Retype every line of the items below without changing anything, but leave out the pictures.

[start of MATERIAL TO PROCESS]

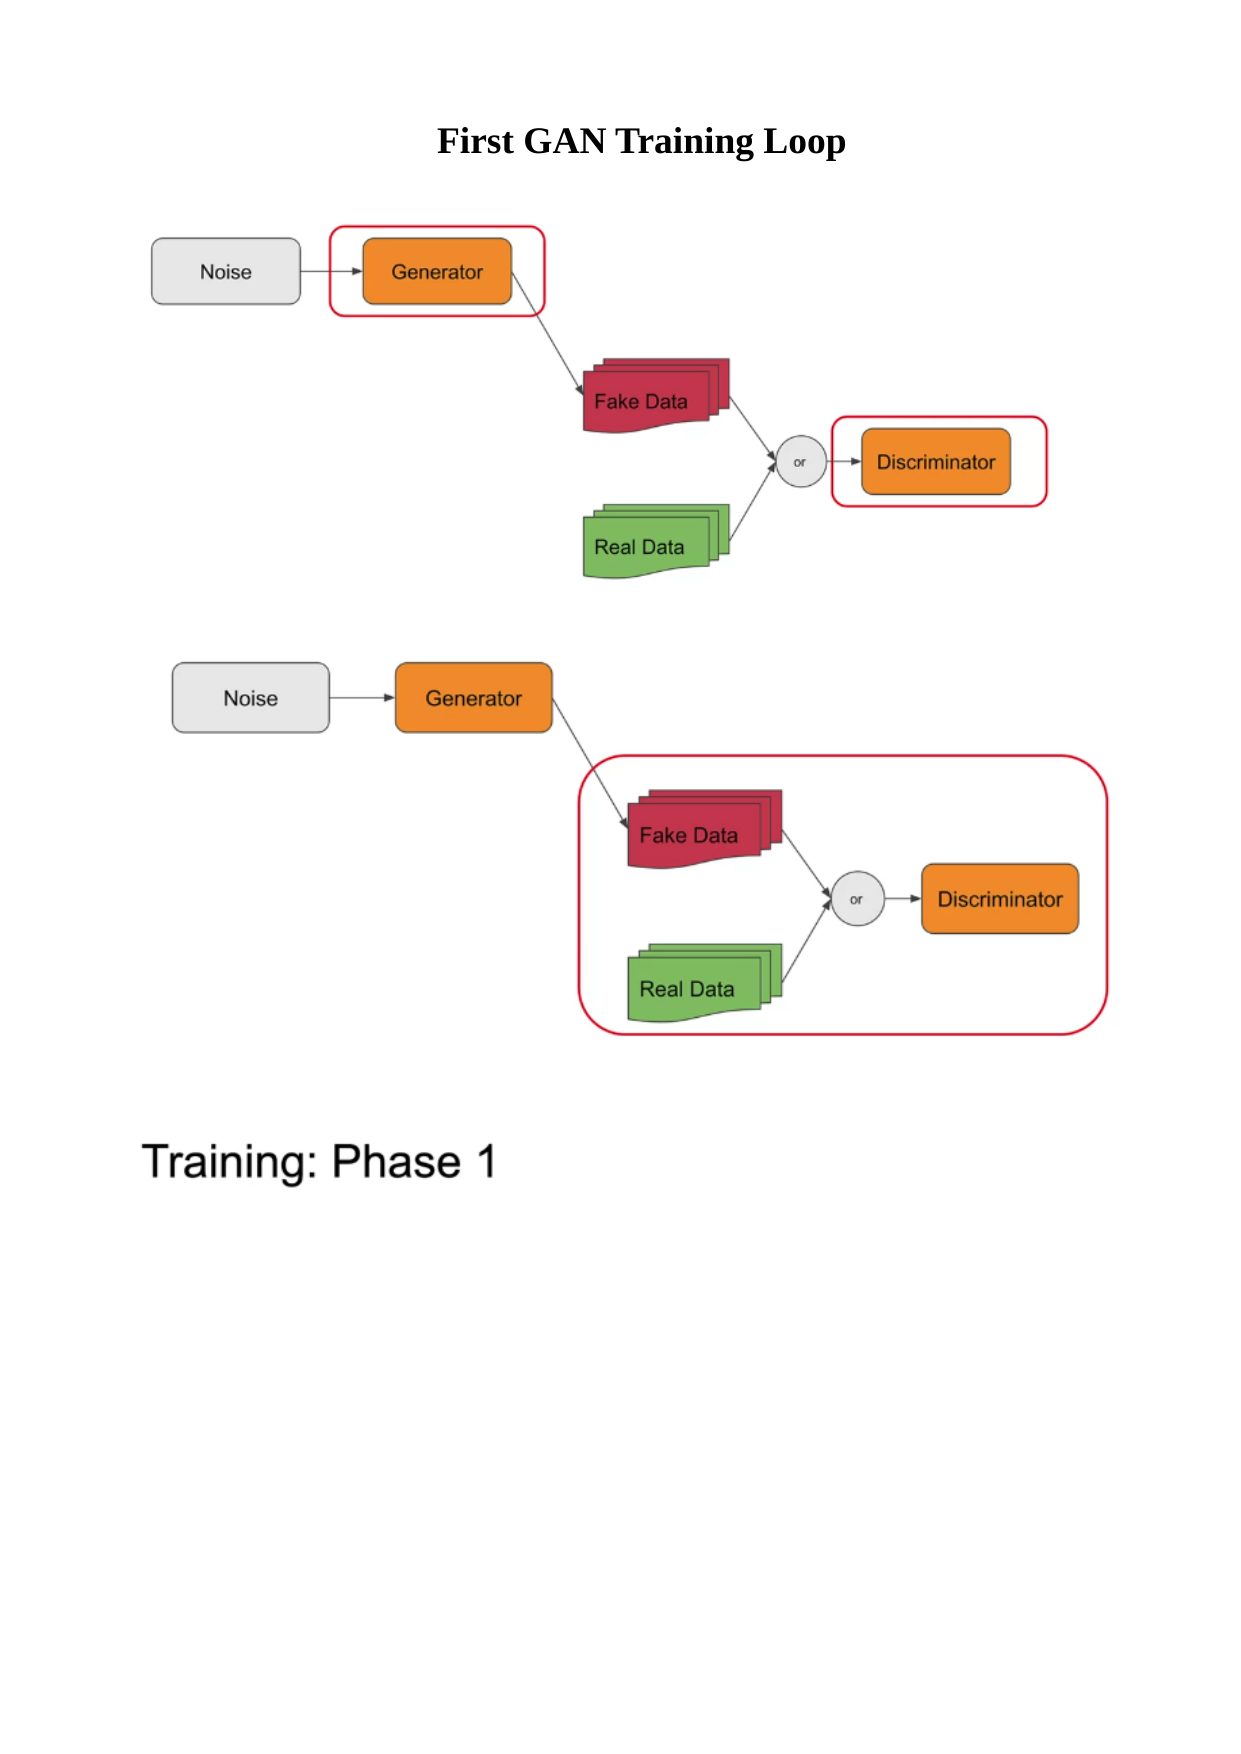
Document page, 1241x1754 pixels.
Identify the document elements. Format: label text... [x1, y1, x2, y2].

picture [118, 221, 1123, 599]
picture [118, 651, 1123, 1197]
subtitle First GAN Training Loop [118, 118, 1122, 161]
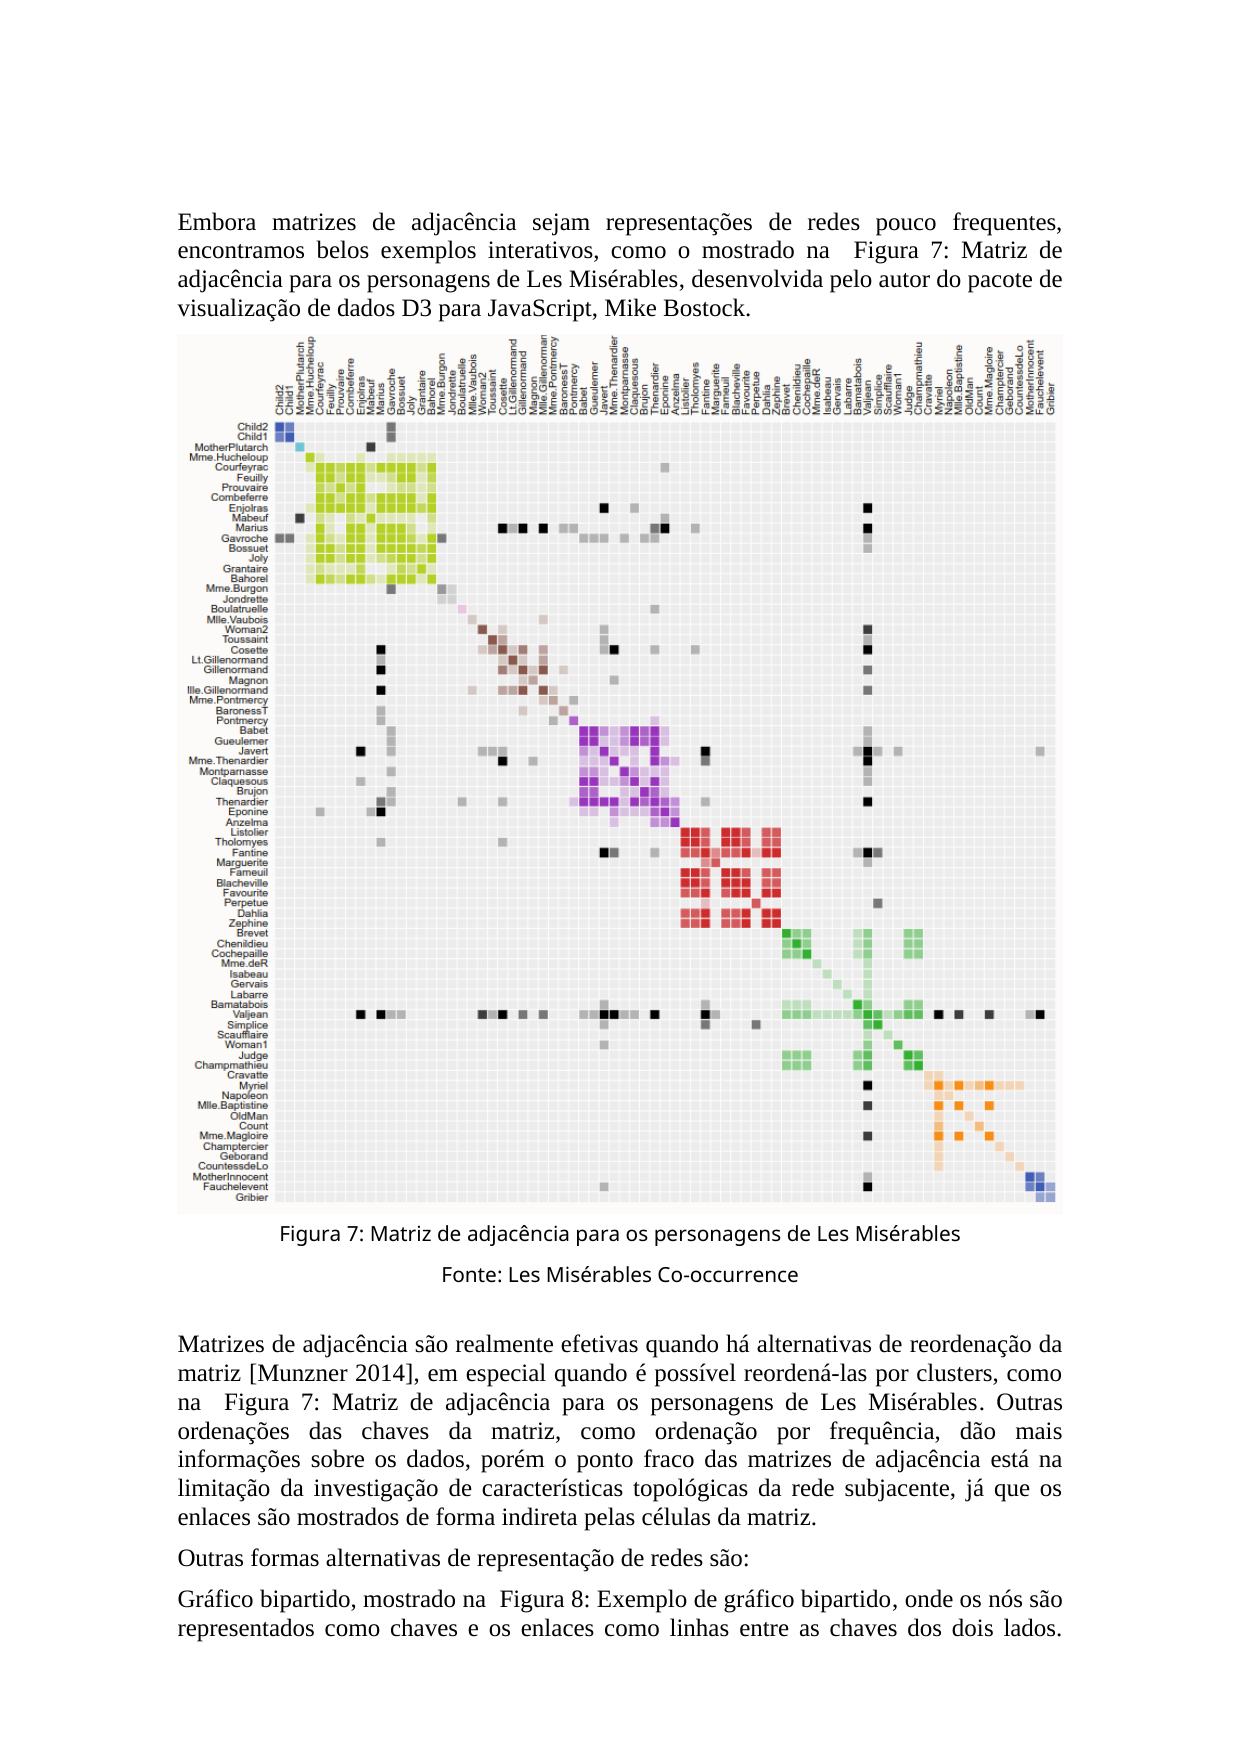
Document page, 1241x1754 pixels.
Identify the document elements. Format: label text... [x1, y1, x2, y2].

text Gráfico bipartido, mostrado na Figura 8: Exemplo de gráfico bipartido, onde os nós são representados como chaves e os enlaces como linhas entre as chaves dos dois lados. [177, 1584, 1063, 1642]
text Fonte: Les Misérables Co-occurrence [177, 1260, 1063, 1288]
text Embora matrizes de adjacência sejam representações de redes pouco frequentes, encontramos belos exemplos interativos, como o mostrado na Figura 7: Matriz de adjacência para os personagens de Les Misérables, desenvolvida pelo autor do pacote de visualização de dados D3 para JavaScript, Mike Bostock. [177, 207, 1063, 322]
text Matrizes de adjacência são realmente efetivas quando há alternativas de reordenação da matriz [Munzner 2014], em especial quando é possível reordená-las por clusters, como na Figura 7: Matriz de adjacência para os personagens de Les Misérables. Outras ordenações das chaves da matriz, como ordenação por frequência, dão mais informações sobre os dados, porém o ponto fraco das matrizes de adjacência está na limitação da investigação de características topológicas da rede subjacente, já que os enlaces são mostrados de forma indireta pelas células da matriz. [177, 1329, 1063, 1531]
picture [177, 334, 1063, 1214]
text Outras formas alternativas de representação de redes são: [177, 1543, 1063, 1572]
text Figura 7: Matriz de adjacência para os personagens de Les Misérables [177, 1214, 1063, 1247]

[end of MATERIAL TO PROCESS]

▶ **IN RESPONSE**:
Document page, 1241x1754 pixels.
Identify the document elements. Format: label text... [x1, y1, x2, y2].

picture [118, 221, 1123, 599]
picture [118, 651, 1123, 1197]
subtitle First GAN Training Loop [118, 118, 1122, 161]
Document page, 1241x1754 pixels.
Identify the document elements. Format: label text... [x1, y1, x2, y2].

text Gráfico bipartido, mostrado na Figura 8: Exemplo de gráfico bipartido, onde os nós são representados como chaves e os enlaces como linhas entre as chaves dos dois lados. [177, 1584, 1063, 1642]
text Fonte: Les Misérables Co-occurrence [177, 1260, 1063, 1288]
text Embora matrizes de adjacência sejam representações de redes pouco frequentes, encontramos belos exemplos interativos, como o mostrado na Figura 7: Matriz de adjacência para os personagens de Les Misérables, desenvolvida pelo autor do pacote de visualização de dados D3 para JavaScript, Mike Bostock. [177, 207, 1063, 322]
text Matrizes de adjacência são realmente efetivas quando há alternativas de reordenação da matriz [Munzner 2014], em especial quando é possível reordená-las por clusters, como na Figura 7: Matriz de adjacência para os personagens de Les Misérables. Outras ordenações das chaves da matriz, como ordenação por frequência, dão mais informações sobre os dados, porém o ponto fraco das matrizes de adjacência está na limitação da investigação de características topológicas da rede subjacente, já que os enlaces são mostrados de forma indireta pelas células da matriz. [177, 1329, 1063, 1531]
picture [177, 334, 1063, 1214]
text Outras formas alternativas de representação de redes são: [177, 1543, 1063, 1572]
text Figura 7: Matriz de adjacência para os personagens de Les Misérables [177, 1214, 1063, 1247]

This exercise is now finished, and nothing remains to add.